[Dataset entries]
====
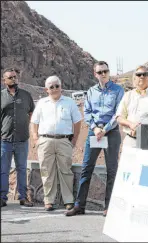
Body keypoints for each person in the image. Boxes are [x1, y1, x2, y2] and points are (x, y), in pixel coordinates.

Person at [65, 61, 124, 217]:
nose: (103, 74)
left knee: (112, 170)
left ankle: (109, 206)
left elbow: (118, 113)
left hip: (111, 132)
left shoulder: (118, 90)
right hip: (94, 132)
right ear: (95, 74)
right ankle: (79, 205)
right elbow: (88, 111)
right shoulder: (91, 91)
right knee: (86, 168)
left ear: (109, 72)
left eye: (105, 71)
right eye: (100, 72)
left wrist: (105, 129)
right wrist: (95, 128)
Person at [30, 76, 82, 211]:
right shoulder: (41, 103)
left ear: (61, 87)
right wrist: (36, 139)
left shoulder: (69, 102)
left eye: (56, 86)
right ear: (46, 89)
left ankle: (68, 200)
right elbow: (34, 122)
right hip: (45, 141)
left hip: (64, 141)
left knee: (66, 170)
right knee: (47, 171)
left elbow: (77, 122)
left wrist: (74, 140)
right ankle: (49, 200)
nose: (54, 89)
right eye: (51, 87)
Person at [1, 68, 35, 207]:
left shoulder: (26, 95)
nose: (13, 79)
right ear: (4, 80)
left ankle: (23, 197)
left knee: (22, 168)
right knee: (3, 170)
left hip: (22, 139)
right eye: (10, 77)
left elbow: (32, 113)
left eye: (15, 77)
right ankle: (2, 198)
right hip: (5, 140)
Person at [116, 65, 148, 149]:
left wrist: (141, 128)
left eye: (145, 74)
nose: (142, 76)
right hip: (130, 141)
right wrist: (131, 124)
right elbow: (119, 117)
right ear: (134, 78)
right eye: (139, 74)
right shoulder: (128, 95)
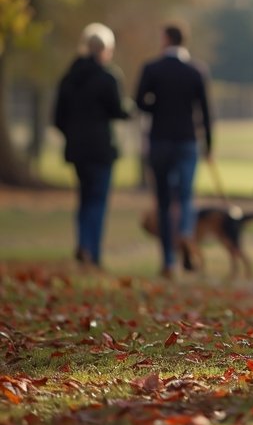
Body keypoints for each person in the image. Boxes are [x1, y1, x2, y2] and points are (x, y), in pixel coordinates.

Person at [135, 24, 213, 278]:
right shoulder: (196, 71)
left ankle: (168, 260)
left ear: (166, 39)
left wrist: (157, 108)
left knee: (165, 202)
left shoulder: (152, 69)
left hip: (160, 142)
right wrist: (209, 145)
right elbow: (205, 111)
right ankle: (188, 235)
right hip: (187, 141)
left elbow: (139, 103)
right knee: (187, 195)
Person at [53, 23, 132, 269]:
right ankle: (92, 252)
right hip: (100, 148)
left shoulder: (69, 77)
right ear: (105, 49)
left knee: (84, 198)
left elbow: (58, 117)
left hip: (77, 149)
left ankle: (83, 243)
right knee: (98, 200)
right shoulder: (108, 77)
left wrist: (72, 134)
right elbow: (118, 111)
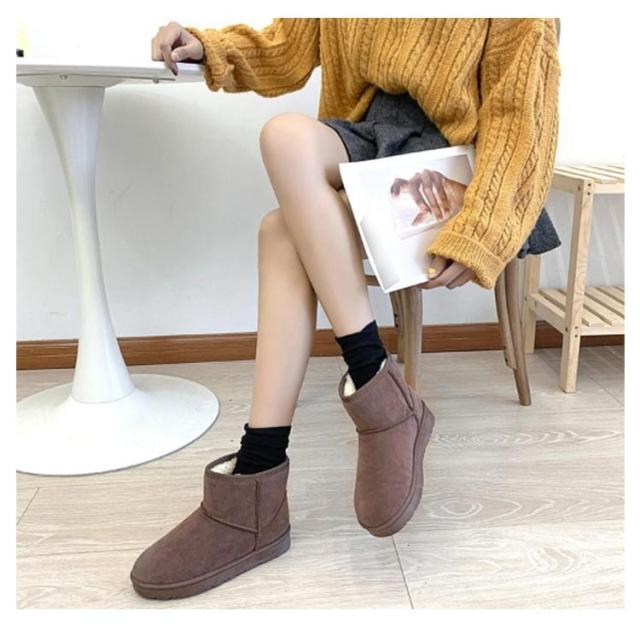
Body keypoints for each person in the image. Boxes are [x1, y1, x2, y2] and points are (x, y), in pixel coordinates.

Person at [129, 18, 561, 600]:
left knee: (281, 211)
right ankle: (359, 400)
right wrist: (208, 46)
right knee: (283, 170)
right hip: (370, 145)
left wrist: (482, 229)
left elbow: (521, 117)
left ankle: (260, 484)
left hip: (458, 172)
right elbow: (287, 48)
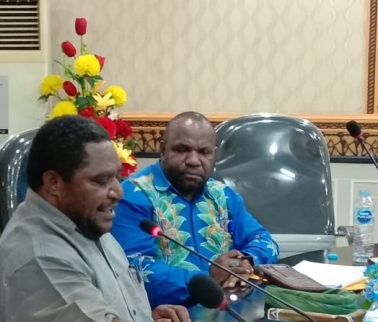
====
__Work instructions__: Would you repeat exactly, and only, the lines from the start of the records above through the line containing "left elbow: (118, 113)", with the pictures omitted?

__Answer for the task__:
Body keypoints for each person in the image. Boxes are [x1, y1, x2, y2] and points are (x, y), in pixel coordinates.

Person at [65, 61, 124, 217]:
nose: (103, 74)
left knee: (112, 170)
left ankle: (109, 206)
left elbow: (118, 113)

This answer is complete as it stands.